[Saved entries]
##############################

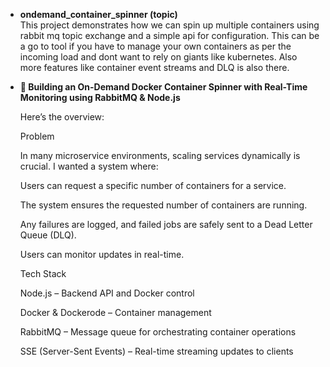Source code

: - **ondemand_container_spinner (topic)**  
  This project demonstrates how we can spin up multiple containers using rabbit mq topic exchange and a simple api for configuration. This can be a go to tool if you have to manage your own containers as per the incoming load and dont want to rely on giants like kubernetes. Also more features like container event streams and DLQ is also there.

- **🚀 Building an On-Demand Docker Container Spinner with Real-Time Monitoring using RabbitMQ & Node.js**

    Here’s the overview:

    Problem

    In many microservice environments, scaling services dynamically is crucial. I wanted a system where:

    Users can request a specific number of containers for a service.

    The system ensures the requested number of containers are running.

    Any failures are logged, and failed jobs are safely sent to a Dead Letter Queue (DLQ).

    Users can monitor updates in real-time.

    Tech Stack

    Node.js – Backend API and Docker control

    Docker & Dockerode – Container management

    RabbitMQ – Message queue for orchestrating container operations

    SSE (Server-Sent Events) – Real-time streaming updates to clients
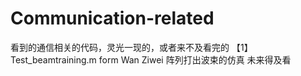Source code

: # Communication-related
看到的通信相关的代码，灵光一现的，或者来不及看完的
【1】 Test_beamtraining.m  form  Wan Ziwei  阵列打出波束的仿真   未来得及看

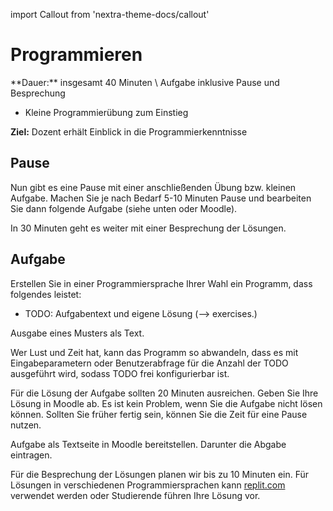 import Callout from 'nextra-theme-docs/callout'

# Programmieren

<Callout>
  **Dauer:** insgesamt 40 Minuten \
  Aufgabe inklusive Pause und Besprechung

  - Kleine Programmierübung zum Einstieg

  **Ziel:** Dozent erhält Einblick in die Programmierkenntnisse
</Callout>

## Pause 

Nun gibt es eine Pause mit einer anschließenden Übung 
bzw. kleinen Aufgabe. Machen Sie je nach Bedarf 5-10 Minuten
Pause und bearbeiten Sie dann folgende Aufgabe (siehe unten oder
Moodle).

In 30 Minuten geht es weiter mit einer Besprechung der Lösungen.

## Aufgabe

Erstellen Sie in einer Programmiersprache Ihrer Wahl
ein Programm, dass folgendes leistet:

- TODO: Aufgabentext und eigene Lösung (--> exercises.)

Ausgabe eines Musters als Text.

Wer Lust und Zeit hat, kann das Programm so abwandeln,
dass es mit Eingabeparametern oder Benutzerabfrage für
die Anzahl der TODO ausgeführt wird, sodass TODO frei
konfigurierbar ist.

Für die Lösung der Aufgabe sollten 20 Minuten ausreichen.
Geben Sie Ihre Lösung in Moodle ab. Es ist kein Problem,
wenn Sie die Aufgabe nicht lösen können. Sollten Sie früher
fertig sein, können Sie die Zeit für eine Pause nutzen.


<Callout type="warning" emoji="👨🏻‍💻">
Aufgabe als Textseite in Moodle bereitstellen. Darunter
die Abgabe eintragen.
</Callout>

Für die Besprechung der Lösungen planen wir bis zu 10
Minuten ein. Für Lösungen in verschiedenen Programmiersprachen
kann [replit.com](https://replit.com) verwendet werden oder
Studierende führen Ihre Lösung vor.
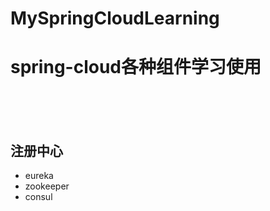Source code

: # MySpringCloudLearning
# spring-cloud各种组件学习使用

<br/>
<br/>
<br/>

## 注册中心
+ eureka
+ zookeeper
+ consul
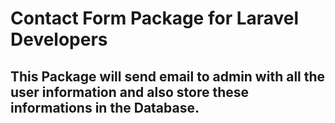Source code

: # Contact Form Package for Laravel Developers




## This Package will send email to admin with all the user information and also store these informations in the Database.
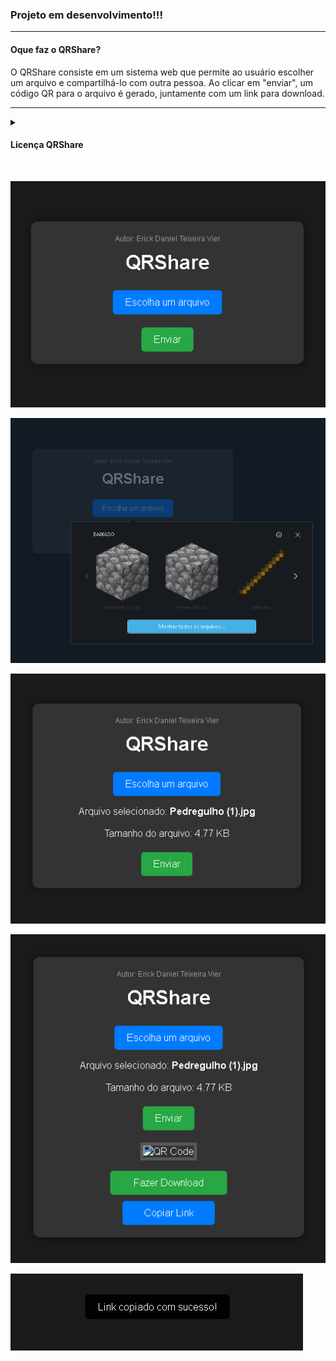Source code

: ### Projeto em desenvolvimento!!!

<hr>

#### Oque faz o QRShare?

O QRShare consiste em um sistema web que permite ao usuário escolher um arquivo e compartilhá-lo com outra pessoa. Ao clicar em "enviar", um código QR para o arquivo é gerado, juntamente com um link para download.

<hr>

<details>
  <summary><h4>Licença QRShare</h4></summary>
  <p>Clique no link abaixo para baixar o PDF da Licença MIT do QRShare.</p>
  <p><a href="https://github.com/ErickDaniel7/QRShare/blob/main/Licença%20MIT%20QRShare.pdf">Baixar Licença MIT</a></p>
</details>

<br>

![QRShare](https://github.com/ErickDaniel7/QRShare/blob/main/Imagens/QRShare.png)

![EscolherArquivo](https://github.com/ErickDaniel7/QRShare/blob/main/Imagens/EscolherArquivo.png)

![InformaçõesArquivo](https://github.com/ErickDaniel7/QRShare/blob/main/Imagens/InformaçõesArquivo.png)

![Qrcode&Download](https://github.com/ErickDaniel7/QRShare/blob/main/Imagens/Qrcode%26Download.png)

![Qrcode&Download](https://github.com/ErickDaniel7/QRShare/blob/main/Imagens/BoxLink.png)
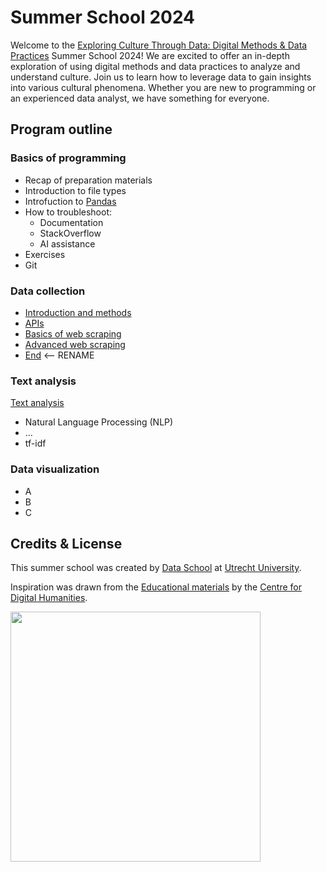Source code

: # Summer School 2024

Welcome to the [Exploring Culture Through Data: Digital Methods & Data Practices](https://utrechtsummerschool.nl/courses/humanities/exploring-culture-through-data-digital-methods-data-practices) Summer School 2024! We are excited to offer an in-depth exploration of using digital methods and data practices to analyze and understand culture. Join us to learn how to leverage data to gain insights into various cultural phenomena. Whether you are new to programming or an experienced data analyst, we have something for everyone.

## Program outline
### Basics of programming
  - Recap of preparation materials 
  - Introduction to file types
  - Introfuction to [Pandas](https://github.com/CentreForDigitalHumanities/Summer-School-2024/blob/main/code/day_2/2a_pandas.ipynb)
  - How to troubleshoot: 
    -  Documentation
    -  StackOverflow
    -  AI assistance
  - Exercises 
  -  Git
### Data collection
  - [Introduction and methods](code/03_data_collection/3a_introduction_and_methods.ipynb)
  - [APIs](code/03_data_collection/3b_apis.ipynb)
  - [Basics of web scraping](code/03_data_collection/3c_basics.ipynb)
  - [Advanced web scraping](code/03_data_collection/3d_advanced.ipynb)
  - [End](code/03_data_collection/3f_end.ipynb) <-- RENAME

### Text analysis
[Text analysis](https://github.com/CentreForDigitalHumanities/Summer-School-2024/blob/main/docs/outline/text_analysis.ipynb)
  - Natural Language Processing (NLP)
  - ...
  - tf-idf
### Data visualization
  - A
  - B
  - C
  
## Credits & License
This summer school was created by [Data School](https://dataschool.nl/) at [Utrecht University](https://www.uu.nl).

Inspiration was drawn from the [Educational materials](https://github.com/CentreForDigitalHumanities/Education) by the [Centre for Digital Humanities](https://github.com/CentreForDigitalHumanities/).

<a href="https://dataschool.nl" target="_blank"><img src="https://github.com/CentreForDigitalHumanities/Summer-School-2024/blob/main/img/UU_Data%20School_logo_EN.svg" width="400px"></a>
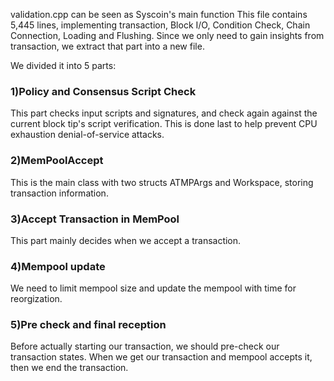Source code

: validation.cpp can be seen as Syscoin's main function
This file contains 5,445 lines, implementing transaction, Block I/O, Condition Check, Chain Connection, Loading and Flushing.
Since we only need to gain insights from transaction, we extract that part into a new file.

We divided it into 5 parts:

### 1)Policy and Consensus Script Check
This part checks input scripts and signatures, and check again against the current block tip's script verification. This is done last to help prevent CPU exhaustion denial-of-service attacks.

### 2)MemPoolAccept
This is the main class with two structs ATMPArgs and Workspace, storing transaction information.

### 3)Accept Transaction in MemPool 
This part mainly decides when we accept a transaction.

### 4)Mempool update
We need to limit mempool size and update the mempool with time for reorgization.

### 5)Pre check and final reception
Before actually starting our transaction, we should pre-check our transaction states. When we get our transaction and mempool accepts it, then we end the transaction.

##############################

TASK PROMPT:
Reproduce the data above exactly, but only the lines from the one showing "Inspiration was drawn" through the one showing "This file contains", with both ends kept and the pictures left out.

TASK SOLUTION:
Inspiration was drawn from the [Educational materials](https://github.com/CentreForDigitalHumanities/Education) by the [Centre for Digital Humanities](https://github.com/CentreForDigitalHumanities/).

<a href="https://dataschool.nl" target="_blank"><img src="https://github.com/CentreForDigitalHumanities/Summer-School-2024/blob/main/img/UU_Data%20School_logo_EN.svg" width="400px"></a>
Source code

: validation.cpp can be seen as Syscoin's main function
This file contains 5,445 lines, implementing transaction, Block I/O, Condition Check, Chain Connection, Loading and Flushing.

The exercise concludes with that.